4. The method of claim 3, further comprising:
via the vehicle processor, utilizing the centerline in downstream planner tasks.
5. The method of claim 1, wherein the lane-level trajectory is generated based on a prior trajectory provided by the SD map.
6. The method of claim 1, wherein the one or more image sensors includes a lidar sensor.
7. The method of claim 1, further comprising:
executing autonomous driving commands to autonomously navigate the vehicle based on the lane-level trajectory and the HD map.
8. A system for generating a HD map and lane trajectory for an autonomous vehicle based on an SD map, the system comprising:
a plurality of image sensors mounted on a vehicle; and
a vehicle processor located on-board the vehicle and in communication with the image sensors, wherein the vehicle processor is programmed to:
generate perception data based on the images, wherein the perception data provides a representation of an environment proximate to the vehicle;
receive a standard definition (SD) map corresponding with the environment proximate to the vehicle;
generate a high definition (HD) map corresponding with the environment proximate to the vehicle based on the SD map and the perception data, wherein the HD map is generated locally at the vehicle and is not received by the vehicle from a remote server; and
generate lane-level trajectory associated with a planned route for the vehicle utilizing the HD map.
9. The system of claim 8, wherein the perception data includes lane lines, and wherein the generated lane-level trajectory includes a centerline generated based on the lane lines, wherein the centerline is associated with the planned route for the vehicle.
10. The system of claim 9, wherein the vehicle processor is further programmed to utilize the centerline in downstream planner tasks.
11. The system of claim 8, wherein the lane-level trajectory is generated based on a prior trajectory provided by the SD map.
12. The system of claim 8, wherein the plurality of image sensors includes both a camera and a lidar sensor.
13. The system of claim 8, wherein the processor is further programmed to execute autonomous driving commands to autonomously navigate the vehicle based on the lane-level trajectory and the HD map.

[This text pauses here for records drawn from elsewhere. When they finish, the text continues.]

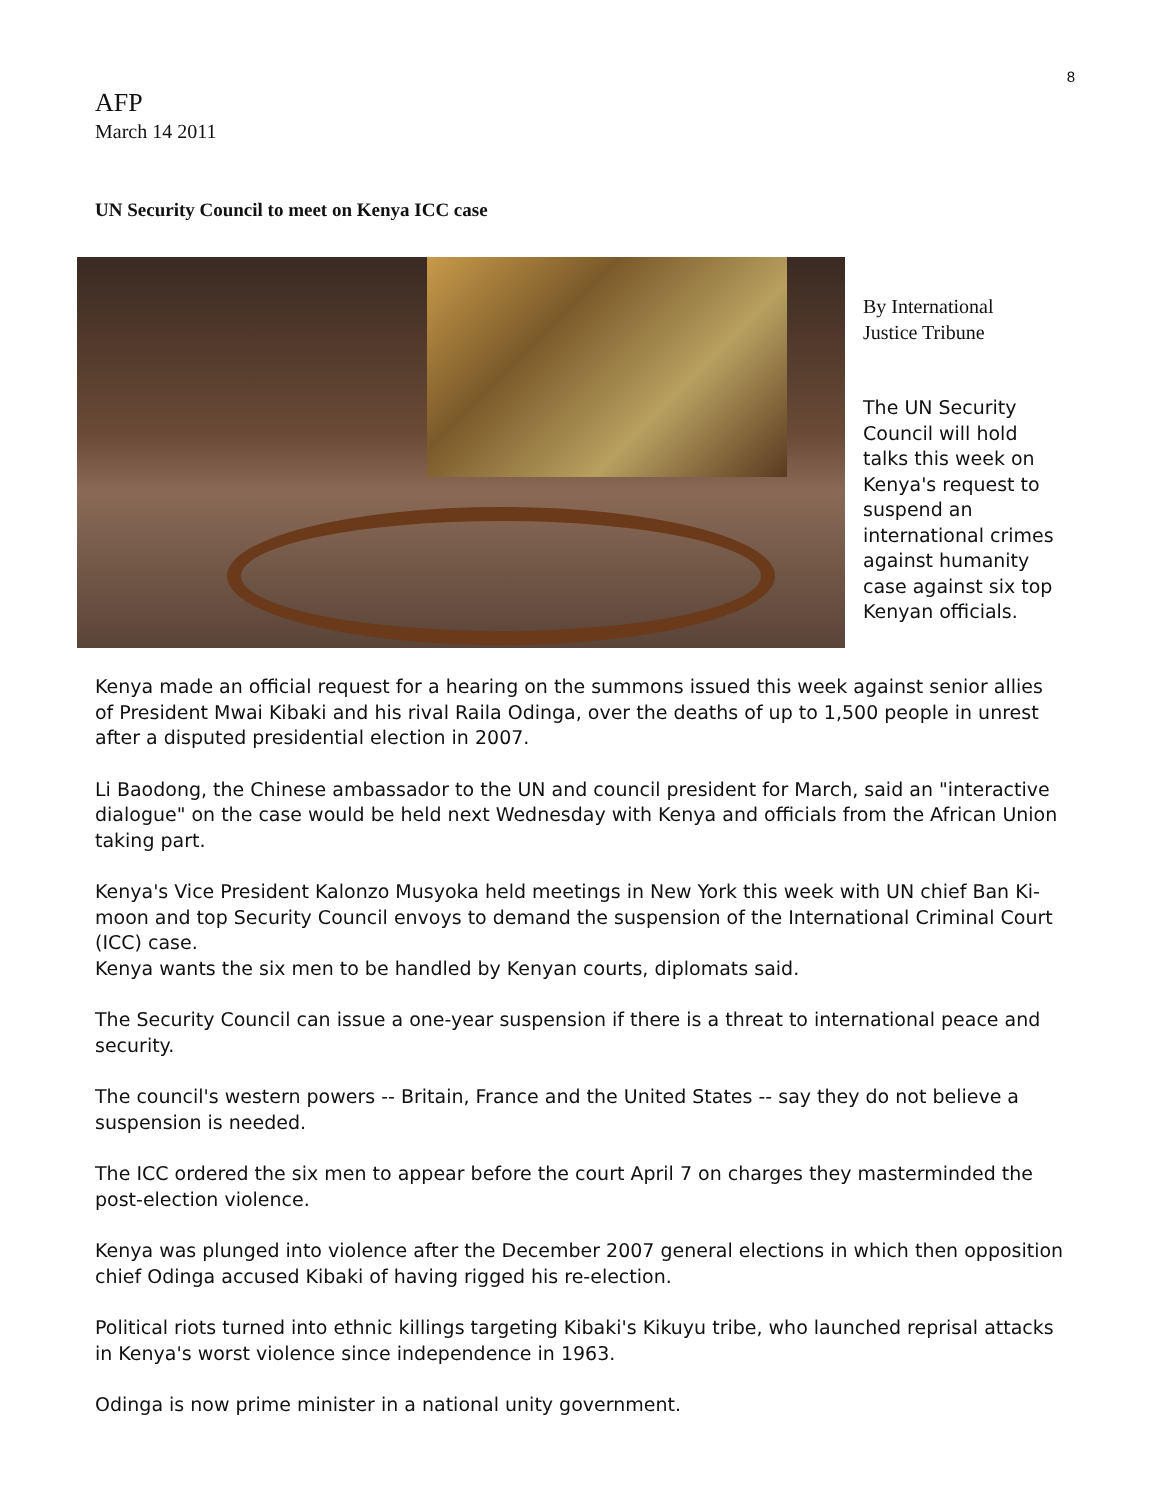8
AFP
March 14 2011
UN Security Council to meet on Kenya ICC case
By International
Justice Tribune
The UN Security Council will hold talks this week on Kenya's request to suspend an international crimes against humanity case against six top Kenyan officials.
Kenya made an official request for a hearing on the summons issued this week against senior allies of President Mwai Kibaki and his rival Raila Odinga, over the deaths of up to 1,500 people in unrest after a disputed presidential election in 2007.
Li Baodong, the Chinese ambassador to the UN and council president for March, said an "interactive dialogue" on the case would be held next Wednesday with Kenya and officials from the African Union taking part.
Kenya's Vice President Kalonzo Musyoka held meetings in New York this week with UN chief Ban Ki-moon and top Security Council envoys to demand the suspension of the International Criminal Court (ICC) case.
Kenya wants the six men to be handled by Kenyan courts, diplomats said.
The Security Council can issue a one-year suspension if there is a threat to international peace and security.
The council's western powers -- Britain, France and the United States -- say they do not believe a suspension is needed.
The ICC ordered the six men to appear before the court April 7 on charges they masterminded the post-election violence.
Kenya was plunged into violence after the December 2007 general elections in which then opposition chief Odinga accused Kibaki of having rigged his re-election.
Political riots turned into ethnic killings targeting Kibaki's Kikuyu tribe, who launched reprisal attacks in Kenya's worst violence since independence in 1963.
Odinga is now prime minister in a national unity government.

14. A non-tangible computer readable medium storing instructions that, when executed by a vehicle processor on-board a vehicle, cause the vehicle processor to perform the following:
receiving images from one or more image sensors mounted on a vehicle;
generating perception data from the received images, wherein the perception data provides a representation of an environment proximate to the vehicle;
receiving a standard definition (SD) map corresponding with the environment proximate to the vehicle;
generating a high definition (HD) map corresponding with the environment proximate to the vehicle based on the SD map and the perception data, wherein the HD map is generated locally at the vehicle and is not received by the vehicle from a remote server; and
generating lane-level trajectory associated with a planned route for the vehicle utilizing the HD map.
15. The non-tangible computer readable medium of claim 14, wherein the perception data includes lane lines, and wherein the generating the lane-level trajectory includes generating a centerline based on the lane lines, wherein the centerline is associated with the planned route for the vehicle.
16. The non-tangible computer readable medium of claim 15, wherein the instructions further cause the processor to perform:
utilizing the centerline in downstream planner tasks.
17. The non-tangible computer readable medium of claim 14, wherein the lane-level trajectory is generated based on a prior trajectory provided by the SD map.
18. The non-tangible computer readable medium of claim 14, wherein the one or more image sensors includes a lidar sensor.
19. The non-tangible computer readable medium of claim 14, wherein the instructions further cause the processor to perform:
executing autonomous driving commands to autonomously navigate the vehicle based on the lane-level trajectory and the HD map.